Work item
Apart from the pictures, output all of the records exactly.

[Source records]
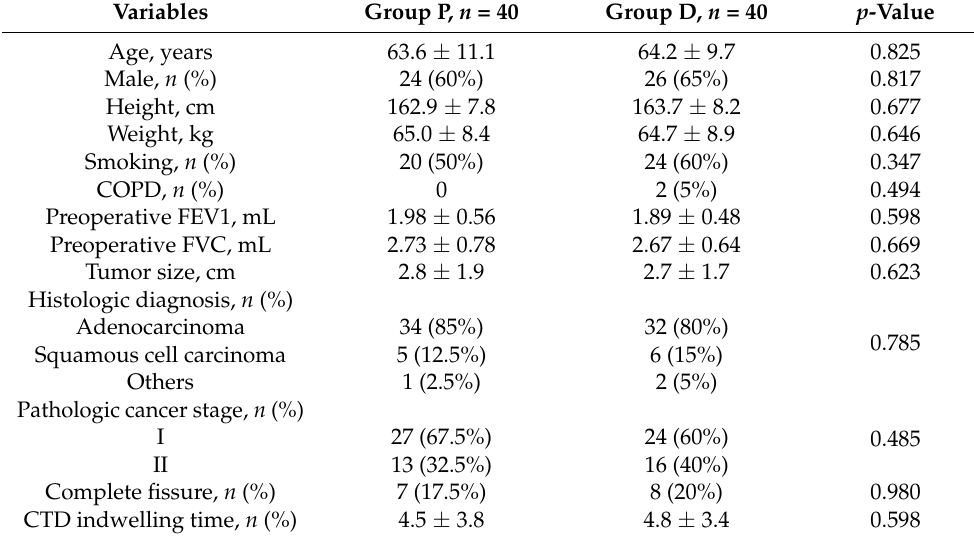
Table 1. Baseline characteristics between two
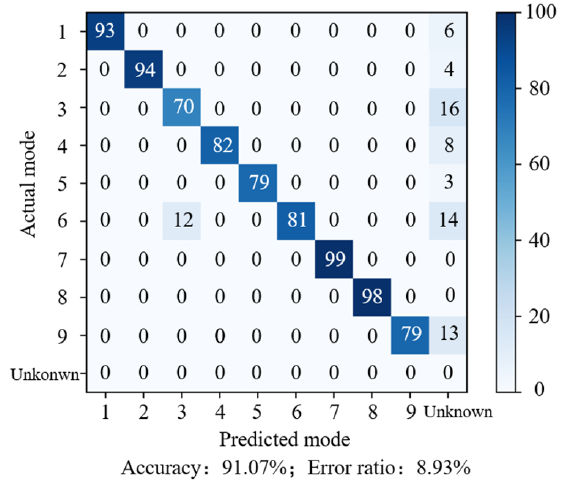
Figure 13. Confusion matrix for pattern matching.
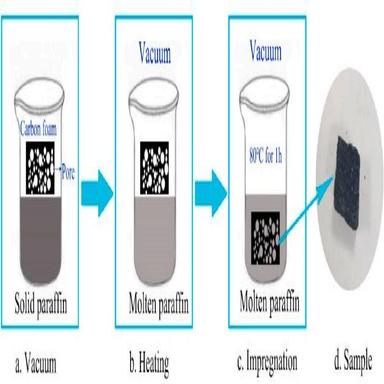
Schematic diagram of vacuum impregnation treatment for preparing composites.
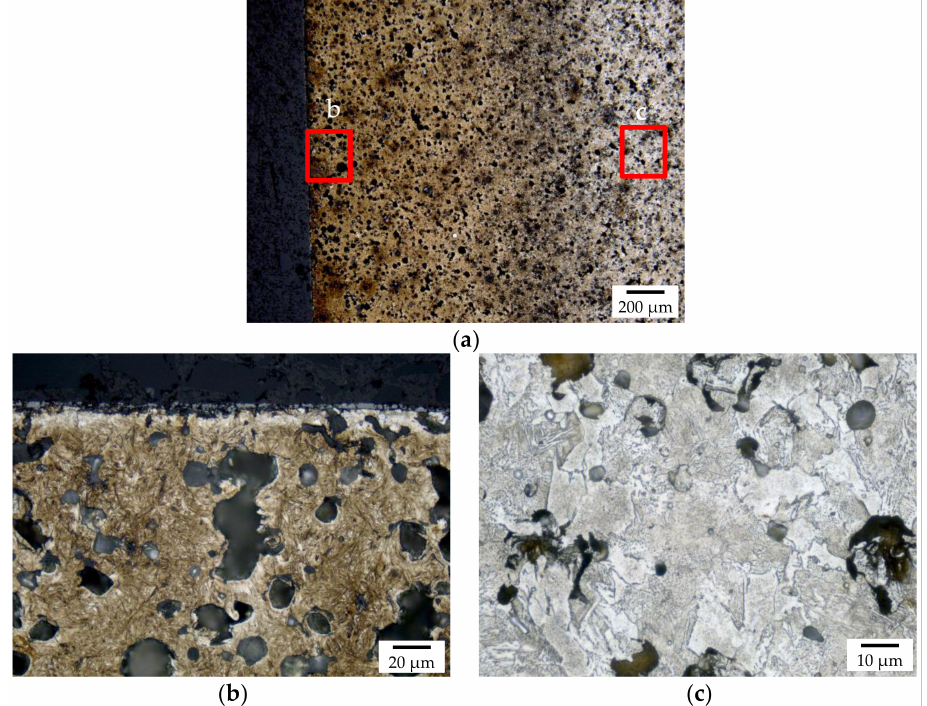
Figure 7. Detailed images of the polished section of the carburized and hardened sample with hollow spheres with ( a ) showing the overview of the case, ( b ) showing the surface near layer, and ( c ) showing the core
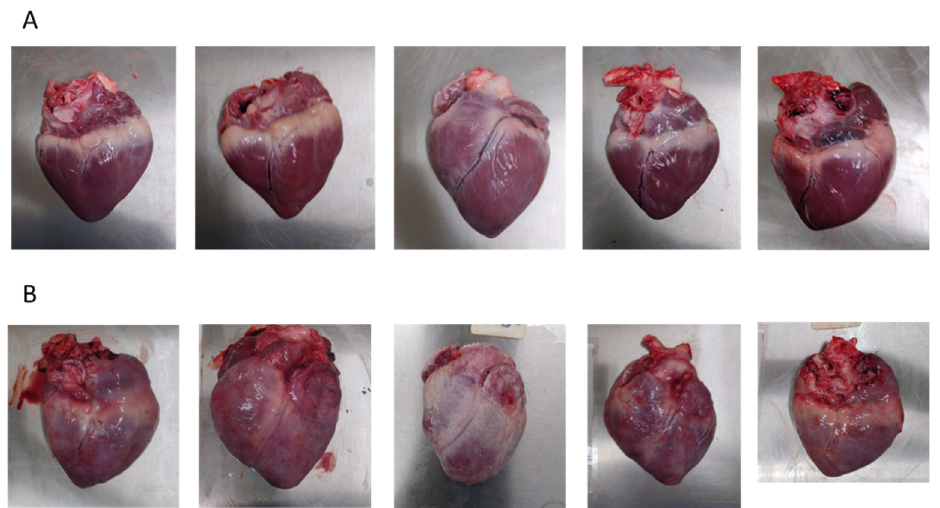
Figure 4. Gross-pathology after immunisation with ASFV-Kenya-IX-1033- ∆ CD2 and challenge with ASFV-Kenya-IX-1033. ( A ) Representative pictures of hearts of pigs after mock immunisation with PBS and challenge with ASFV-Kenya-IX-1033. ( B ) Representative pictures of hearts of pigs after immunisation with ASFV-Kenya-IX-1033- ∆ CD2 and challenge with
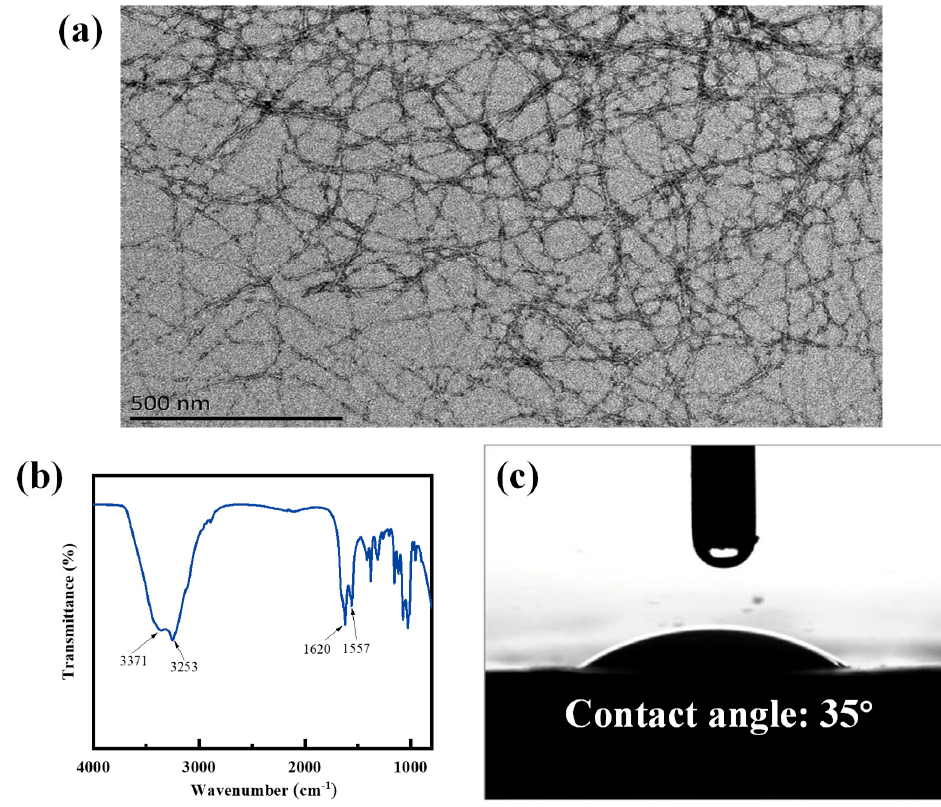
Figure 3. ( a ) TEM, ( b ) FTIR, and ( c ) water contact angle of the prepared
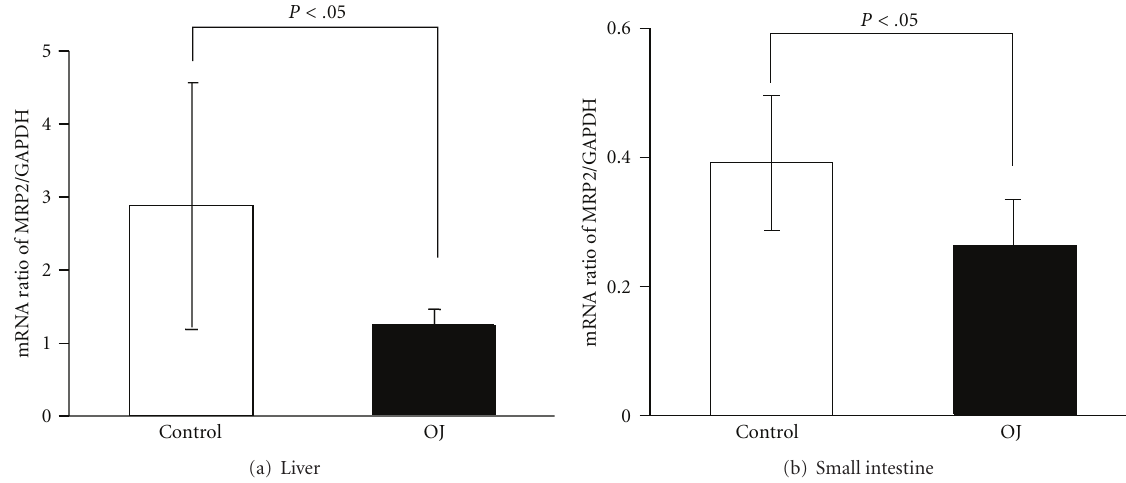
Figure 3: E ff ect of orange juice (OJ) on the expression of Mrp2 mRNA in both the liver (a) and small intestine (b) in rats. Tap water or OJ was given according to the same schedule as in Figure 1. The liver and small intestine were removed 1h after the last ingestion of OJ or tap water, respectively, and total RNA was extracted from these tissues directly with the RNAgent Total RNA Isolation System. Levels of Mrp2 mRNA were determined with real-time PCR as described in Section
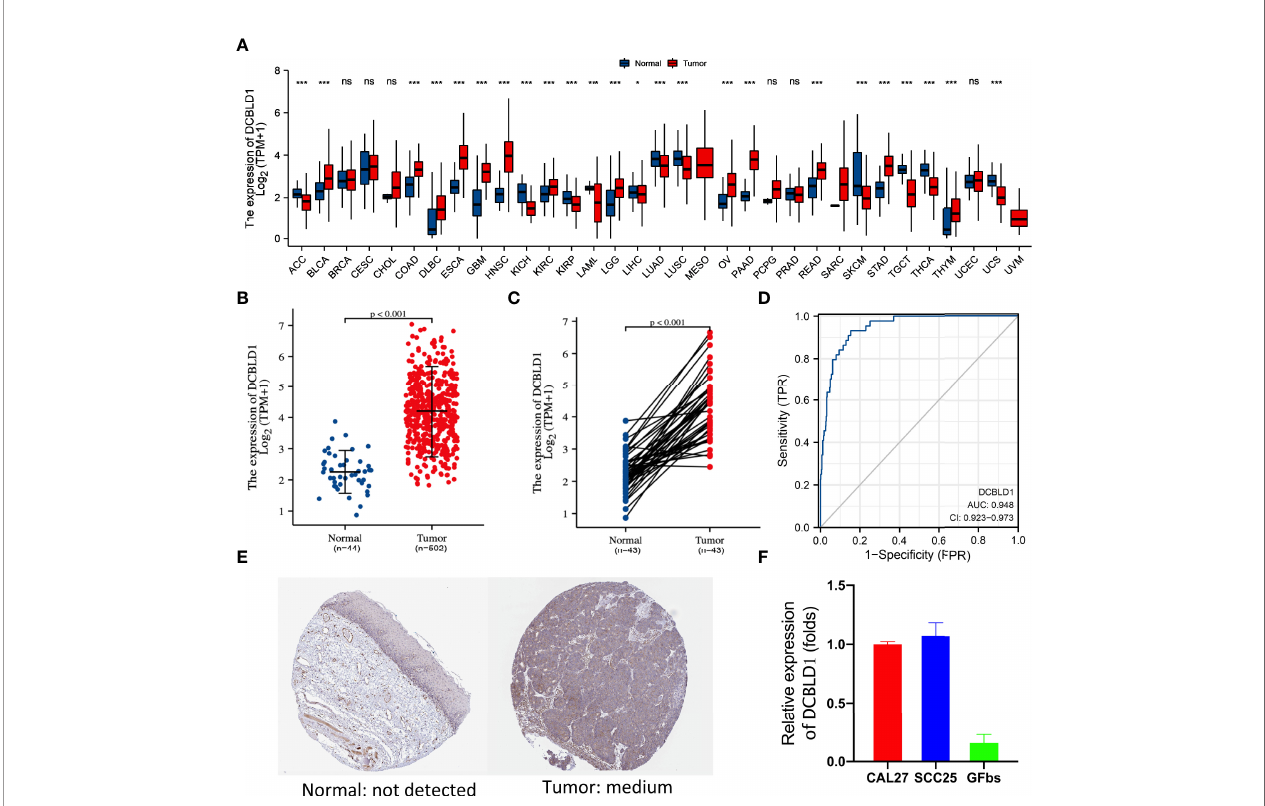
FIGURE 1 | DCBLD1 expression in HNSCC patients. (A) DCBLD1 expression level in pan-cancer analysis from the TCGA database. (B) DCBLD1 expression in normal ( n = 44) and HNSCC ( n = 502) patients. (C) DCBLD1 expression in cancer samples and matched normal tissues. (D) Receiver operating characteristic (ROC) curve analysis of DCBLD1 in HNSCC. (E) Immunohistochemical analysis of DCBLD1 from the Human Protein Atlas. (F) The level of DCBLD1 mRNA expression in CCL27, SCC25, and gingival fi broblasts.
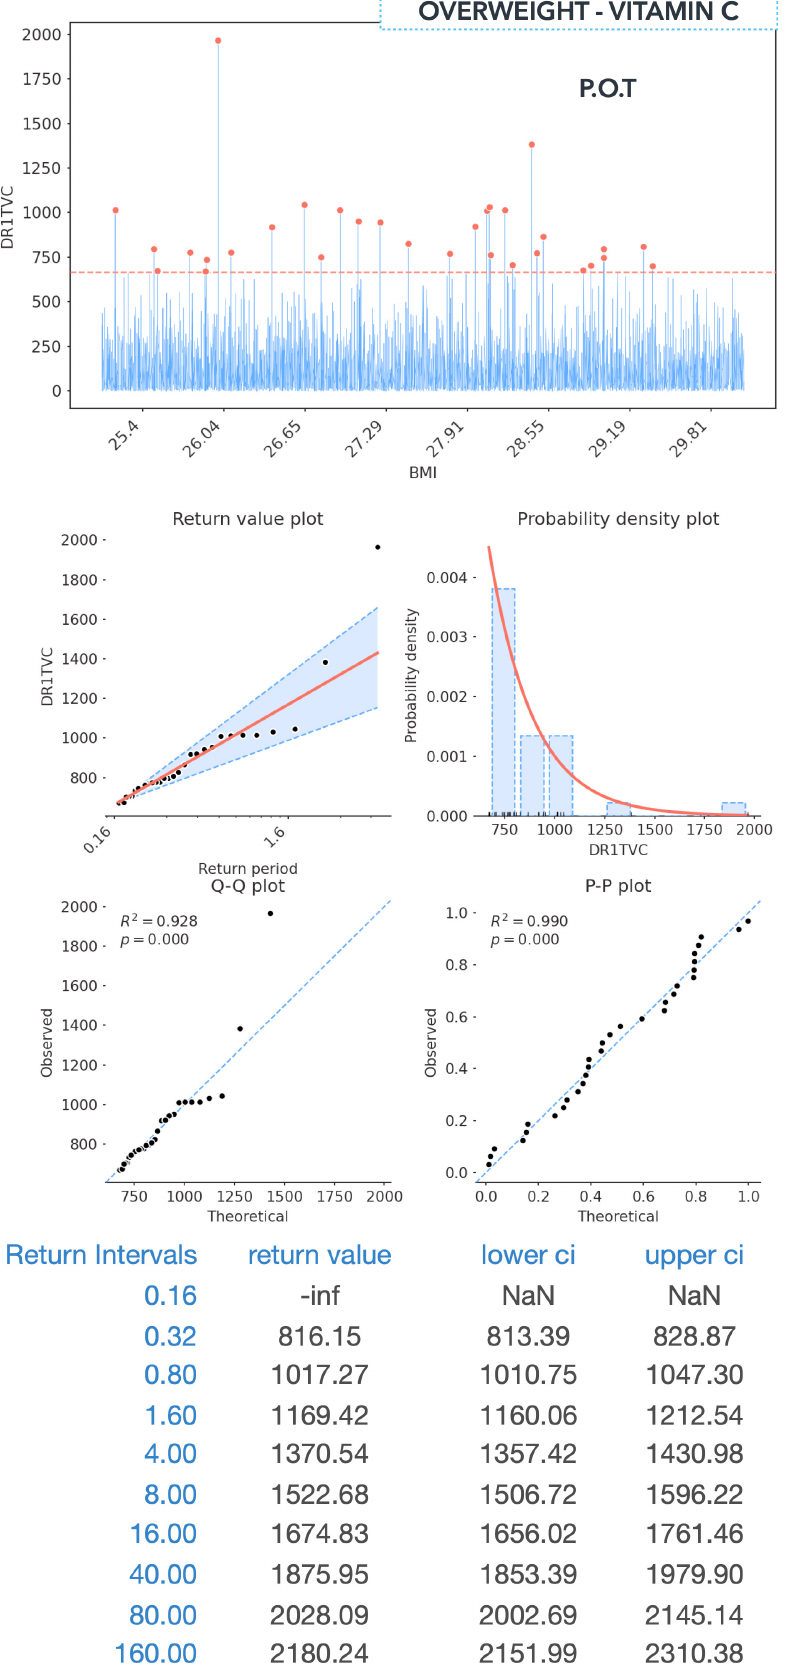
Figure 7. Overweight category–EVA of vitamin C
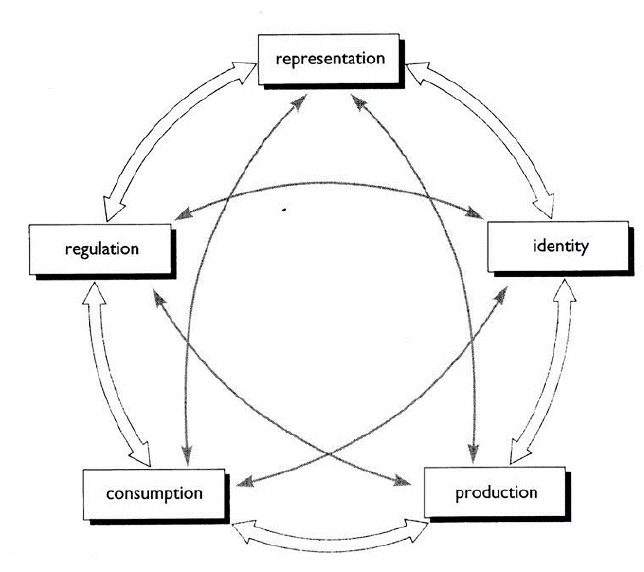
Figure 17. The Circuit of Culture (Hall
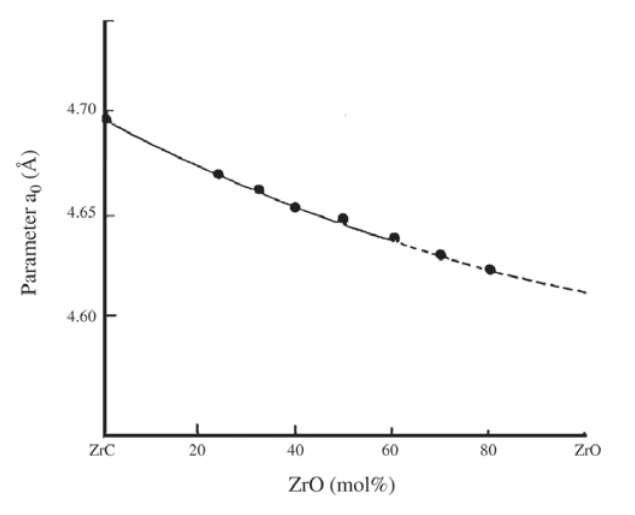
Figure 6. Unit-cell parameter a from Kosolapova et al. 4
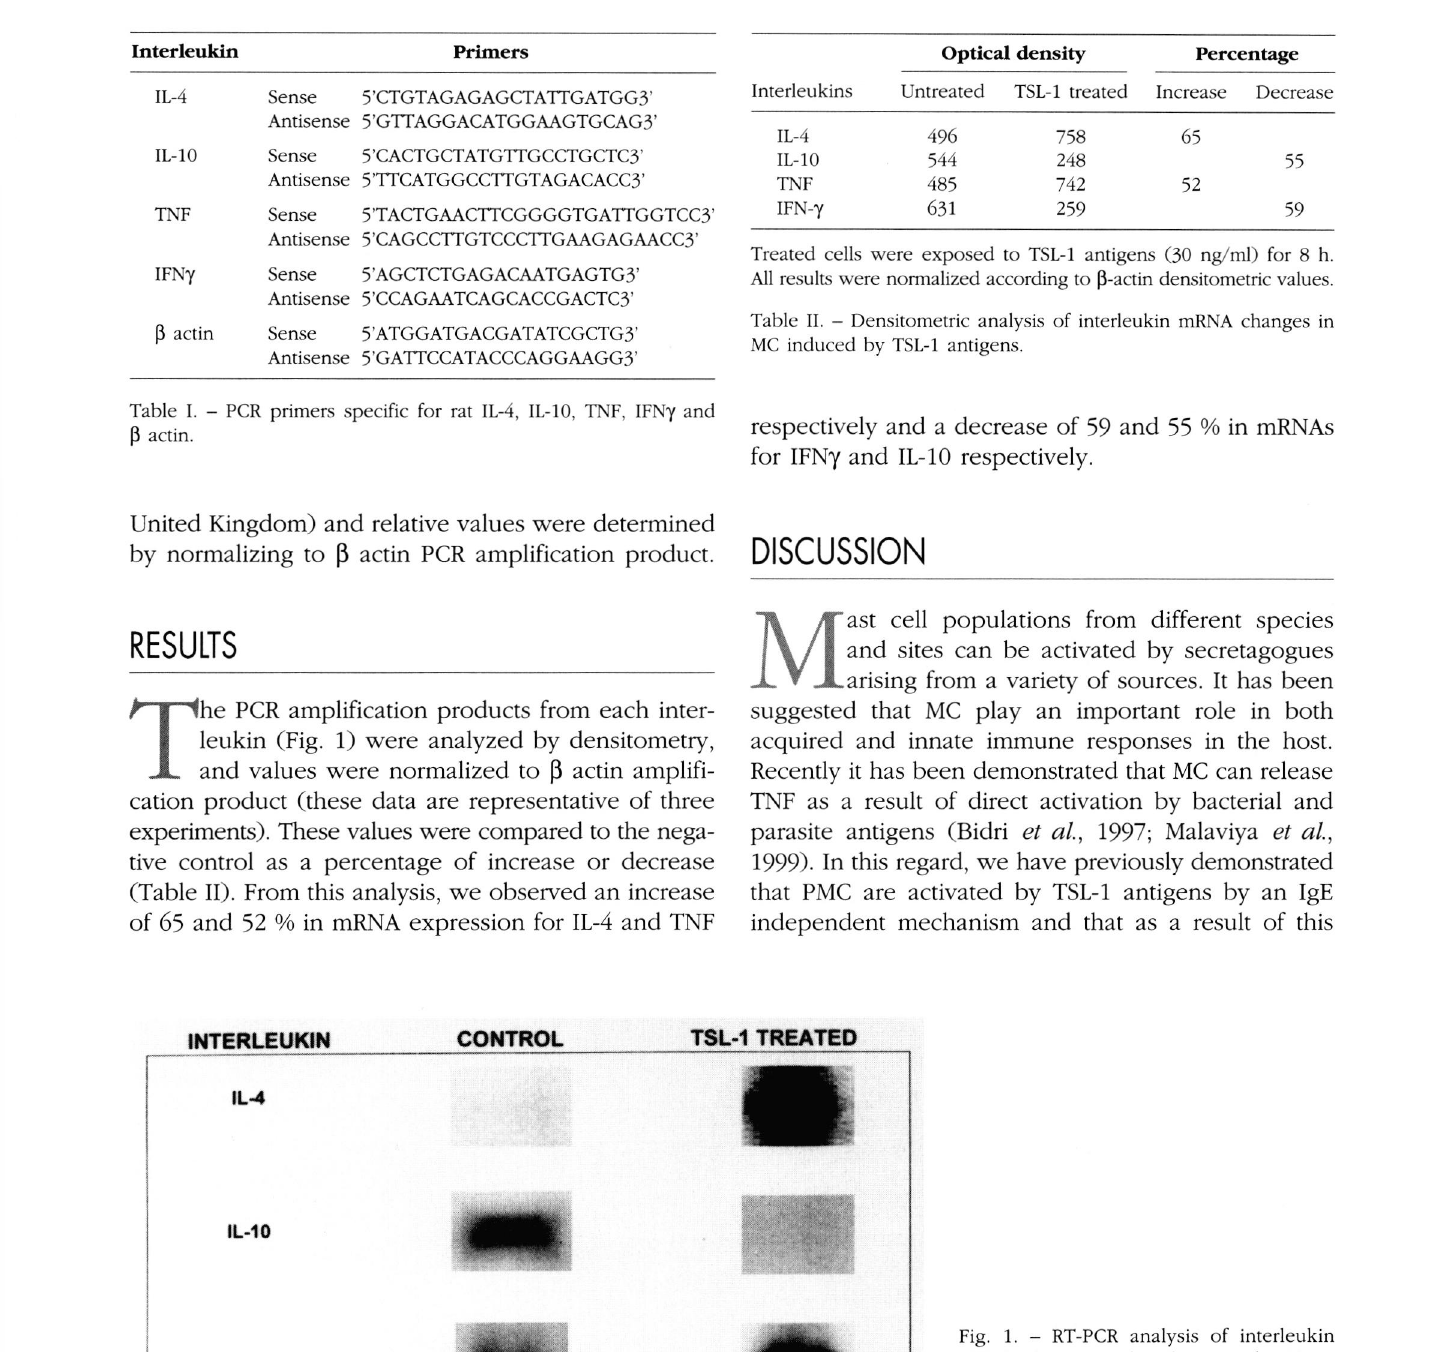
Fig. 1. - RT-PCR analysis of interleukin mRNA changes induced in MC by TSL-1 antigens.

Exercise output
Table 1. Baseline characteristics between two
Figure 13. Confusion matrix for pattern matching.
Schematic diagram of vacuum impregnation treatment for preparing composites.
Figure 7. Detailed images of the polished section of the carburized and hardened sample with hollow spheres with ( a ) showing the overview of the case, ( b ) showing the surface near layer, and ( c ) showing the core
Figure 4. Gross-pathology after immunisation with ASFV-Kenya-IX-1033- ∆ CD2 and challenge with ASFV-Kenya-IX-1033. ( A ) Representative pictures of hearts of pigs after mock immunisation with PBS and challenge with ASFV-Kenya-IX-1033. ( B ) Representative pictures of hearts of pigs after immunisation with ASFV-Kenya-IX-1033- ∆ CD2 and challenge with
Figure 3. ( a ) TEM, ( b ) FTIR, and ( c ) water contact angle of the prepared
Figure 3: E ff ect of orange juice (OJ) on the expression of Mrp2 mRNA in both the liver (a) and small intestine (b) in rats. Tap water or OJ was given according to the same schedule as in Figure 1. The liver and small intestine were removed 1h after the last ingestion of OJ or tap water, respectively, and total RNA was extracted from these tissues directly with the RNAgent Total RNA Isolation System. Levels of Mrp2 mRNA were determined with real-time PCR as described in Section
FIGURE 1 | DCBLD1 expression in HNSCC patients. (A) DCBLD1 expression level in pan-cancer analysis from the TCGA database. (B) DCBLD1 expression in normal ( n = 44) and HNSCC ( n = 502) patients. (C) DCBLD1 expression in cancer samples and matched normal tissues. (D) Receiver operating characteristic (ROC) curve analysis of DCBLD1 in HNSCC. (E) Immunohistochemical analysis of DCBLD1 from the Human Protein Atlas. (F) The level of DCBLD1 mRNA expression in CCL27, SCC25, and gingival fi broblasts.
Figure 7. Overweight category–EVA of vitamin C
Figure 17. The Circuit of Culture (Hall
Figure 6. Unit-cell parameter a from Kosolapova et al. 4
Fig. 1. - RT-PCR analysis of interleukin mRNA changes induced in MC by TSL-1 antigens.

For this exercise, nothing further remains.